Return all of the data exactly, with nothing left out but the pictures.

· · ·

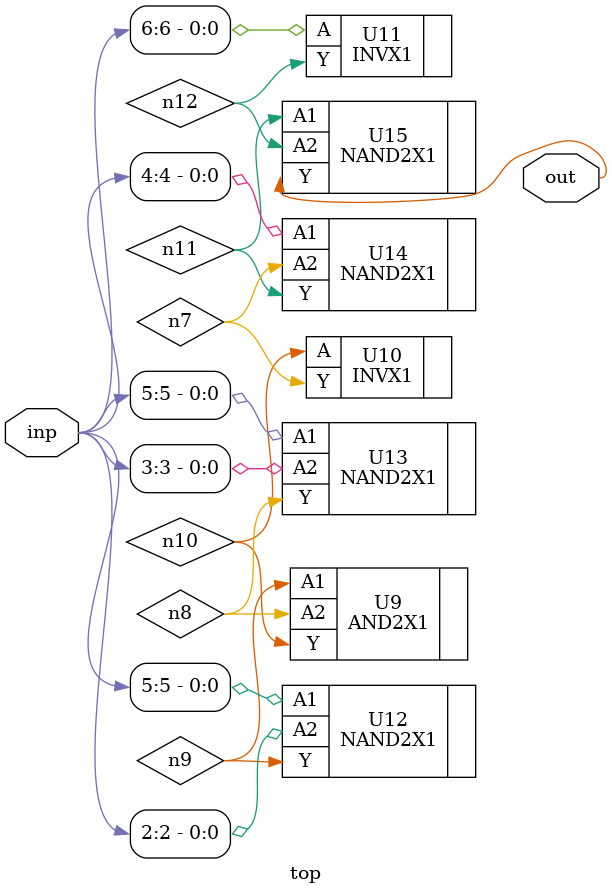
<source format=sv>


module top ( inp, out );
  input [6:0] inp;
  output out;
  wire   n7, n8, n9, n10, n11, n12;

  AND2X1 U9 ( .A1(n9), .A2(n8), .Y(n10) );
  INVX1 U10 ( .A(n10), .Y(n7) );
  INVX1 U11 ( .A(inp[6]), .Y(n12) );
  NAND2X1 U12 ( .A1(inp[5]), .A2(inp[2]), .Y(n9) );
  NAND2X1 U13 ( .A1(inp[5]), .A2(inp[3]), .Y(n8) );
  NAND2X1 U14 ( .A1(inp[4]), .A2(n7), .Y(n11) );
  NAND2X1 U15 ( .A1(n11), .A2(n12), .Y(out) );
endmodule


</source>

· · ·

◆ **Your response**:
<source format=sv>


module top ( inp, out );
  input [6:0] inp;
  output out;
  wire   n7, n8, n9, n10, n11, n12;

  AND2X1 U9 ( .A1(n9), .A2(n8), .Y(n10) );
  INVX1 U10 ( .A(n10), .Y(n7) );
  INVX1 U11 ( .A(inp[6]), .Y(n12) );
  NAND2X1 U12 ( .A1(inp[5]), .A2(inp[2]), .Y(n9) );
  NAND2X1 U13 ( .A1(inp[5]), .A2(inp[3]), .Y(n8) );
  NAND2X1 U14 ( .A1(inp[4]), .A2(n7), .Y(n11) );
  NAND2X1 U15 ( .A1(n11), .A2(n12), .Y(out) );
endmodule


</source>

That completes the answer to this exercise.